## [Task instructions]
Format every line of the records below as a Markdown table with the columns "Row" and "Line". Put the row number in the first column and the line in the second, and leave out blank lines.

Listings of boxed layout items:
════════════════════

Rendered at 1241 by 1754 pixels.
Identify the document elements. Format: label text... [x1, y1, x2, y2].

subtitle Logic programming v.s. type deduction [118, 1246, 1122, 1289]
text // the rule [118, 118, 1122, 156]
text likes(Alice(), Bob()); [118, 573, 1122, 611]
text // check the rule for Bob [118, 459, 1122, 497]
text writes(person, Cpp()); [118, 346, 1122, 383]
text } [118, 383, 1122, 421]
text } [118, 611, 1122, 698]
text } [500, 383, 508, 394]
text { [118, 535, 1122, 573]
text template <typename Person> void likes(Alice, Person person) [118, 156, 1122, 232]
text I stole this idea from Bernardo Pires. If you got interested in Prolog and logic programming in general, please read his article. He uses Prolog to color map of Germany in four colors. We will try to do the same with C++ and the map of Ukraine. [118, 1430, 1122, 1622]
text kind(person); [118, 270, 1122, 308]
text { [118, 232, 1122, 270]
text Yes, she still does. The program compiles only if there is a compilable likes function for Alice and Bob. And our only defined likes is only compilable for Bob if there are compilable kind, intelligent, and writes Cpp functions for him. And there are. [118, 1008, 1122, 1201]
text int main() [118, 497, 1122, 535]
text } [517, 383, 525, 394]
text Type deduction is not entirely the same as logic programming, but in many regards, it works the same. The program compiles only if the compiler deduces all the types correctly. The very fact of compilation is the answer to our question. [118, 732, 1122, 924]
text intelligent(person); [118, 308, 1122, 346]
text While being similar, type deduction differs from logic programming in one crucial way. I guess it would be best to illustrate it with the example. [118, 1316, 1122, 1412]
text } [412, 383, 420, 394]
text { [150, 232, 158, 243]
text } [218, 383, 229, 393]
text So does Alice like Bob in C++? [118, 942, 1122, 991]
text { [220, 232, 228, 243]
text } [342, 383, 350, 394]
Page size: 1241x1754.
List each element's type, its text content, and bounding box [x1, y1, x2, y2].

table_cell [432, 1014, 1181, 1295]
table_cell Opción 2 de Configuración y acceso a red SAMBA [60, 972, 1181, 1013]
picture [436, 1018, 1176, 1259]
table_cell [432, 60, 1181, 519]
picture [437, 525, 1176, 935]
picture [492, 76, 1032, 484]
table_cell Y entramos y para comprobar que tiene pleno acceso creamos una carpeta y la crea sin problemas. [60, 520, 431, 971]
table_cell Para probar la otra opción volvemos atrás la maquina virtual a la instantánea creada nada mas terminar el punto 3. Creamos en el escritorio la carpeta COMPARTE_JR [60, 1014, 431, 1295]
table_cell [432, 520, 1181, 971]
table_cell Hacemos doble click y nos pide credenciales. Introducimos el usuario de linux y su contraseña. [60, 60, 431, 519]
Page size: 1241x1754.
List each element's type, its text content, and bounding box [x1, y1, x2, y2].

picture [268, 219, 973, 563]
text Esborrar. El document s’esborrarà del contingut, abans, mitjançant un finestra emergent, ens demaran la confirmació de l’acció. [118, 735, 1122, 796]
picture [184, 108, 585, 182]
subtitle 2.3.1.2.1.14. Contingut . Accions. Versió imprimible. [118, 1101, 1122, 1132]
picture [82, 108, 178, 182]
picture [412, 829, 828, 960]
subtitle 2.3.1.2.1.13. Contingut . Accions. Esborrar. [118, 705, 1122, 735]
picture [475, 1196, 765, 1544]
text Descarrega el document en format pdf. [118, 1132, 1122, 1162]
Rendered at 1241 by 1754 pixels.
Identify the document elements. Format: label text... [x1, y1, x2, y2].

════════════════════

## [Solution]
| Row | Line |
|---|---|
| 1 | Rendered at 1241 by 1754 pixels. |
| 2 | Identify the document elements. Format: label text... [x1, y1, x2, y2]. |
| 3 | subtitle Logic programming v.s. type deduction [118, 1246, 1122, 1289] |
| 4 | text // the rule [118, 118, 1122, 156] |
| 5 | text likes(Alice(), Bob()); [118, 573, 1122, 611] |
| 6 | text // check the rule for Bob [118, 459, 1122, 497] |
| 7 | text writes(person, Cpp()); [118, 346, 1122, 383] |
| 8 | text } [118, 383, 1122, 421] |
| 9 | text } [118, 611, 1122, 698] |
| 10 | text } [500, 383, 508, 394] |
| 11 | text { [118, 535, 1122, 573] |
| 12 | text template <typename Person> void likes(Alice, Person person) [118, 156, 1122, 232] |
| 13 | text I stole this idea from Bernardo Pires. If you got interested in Prolog and logic programming in general, please read his article. He uses Prolog to color map of Germany in four colors. We will try to do the same with C++ and the map of Ukraine. [118, 1430, 1122, 1622] |
| 14 | text kind(person); [118, 270, 1122, 308] |
| 15 | text { [118, 232, 1122, 270] |
| 16 | text Yes, she still does. The program compiles only if there is a compilable likes function for Alice and Bob. And our only defined likes is only compilable for Bob if there are compilable kind, intelligent, and writes Cpp functions for him. And there are. [118, 1008, 1122, 1201] |
| 17 | text int main() [118, 497, 1122, 535] |
| 18 | text } [517, 383, 525, 394] |
| 19 | text Type deduction is not entirely the same as logic programming, but in many regards, it works the same. The program compiles only if the compiler deduces all the types correctly. The very fact of compilation is the answer to our question. [118, 732, 1122, 924] |
| 20 | text intelligent(person); [118, 308, 1122, 346] |
| 21 | text While being similar, type deduction differs from logic programming in one crucial way. I guess it would be best to illustrate it with the example. [118, 1316, 1122, 1412] |
| 22 | text } [412, 383, 420, 394] |
| 23 | text { [150, 232, 158, 243] |
| 24 | text } [218, 383, 229, 393] |
| 25 | text So does Alice like Bob in C++? [118, 942, 1122, 991] |
| 26 | text { [220, 232, 228, 243] |
| 27 | text } [342, 383, 350, 394] |
| 28 | Page size: 1241x1754. |
| 29 | List each element's type, its text content, and bounding box [x1, y1, x2, y2]. |
| 30 | table_cell [432, 1014, 1181, 1295] |
| 31 | table_cell Opción 2 de Configuración y acceso a red SAMBA [60, 972, 1181, 1013] |
| 32 | picture [436, 1018, 1176, 1259] |
| 33 | table_cell [432, 60, 1181, 519] |
| 34 | picture [437, 525, 1176, 935] |
| 35 | picture [492, 76, 1032, 484] |
| 36 | table_cell Y entramos y para comprobar que tiene pleno acceso creamos una carpeta y la crea sin problemas. [60, 520, 431, 971] |
| 37 | table_cell Para probar la otra opción volvemos atrás la maquina virtual a la instantánea creada nada mas terminar el punto 3. Creamos en el escritorio la carpeta COMPARTE_JR [60, 1014, 431, 1295] |
| 38 | table_cell [432, 520, 1181, 971] |
| 39 | table_cell Hacemos doble click y nos pide credenciales. Introducimos el usuario de linux y su contraseña. [60, 60, 431, 519] |
| 40 | Page size: 1241x1754. |
| 41 | List each element's type, its text content, and bounding box [x1, y1, x2, y2]. |
| 42 | picture [268, 219, 973, 563] |
| 43 | text Esborrar. El document s’esborrarà del contingut, abans, mitjançant un finestra emergent, ens demaran la confirmació de l’acció. [118, 735, 1122, 796] |
| 44 | picture [184, 108, 585, 182] |
| 45 | subtitle 2.3.1.2.1.14. Contingut . Accions. Versió imprimible. [118, 1101, 1122, 1132] |
| 46 | picture [82, 108, 178, 182] |
| 47 | picture [412, 829, 828, 960] |
| 48 | subtitle 2.3.1.2.1.13. Contingut . Accions. Esborrar. [118, 705, 1122, 735] |
| 49 | picture [475, 1196, 765, 1544] |
| 50 | text Descarrega el document en format pdf. [118, 1132, 1122, 1162] |
| 51 | Rendered at 1241 by 1754 pixels. |
| 52 | Identify the document elements. Format: label text... [x1, y1, x2, y2]. |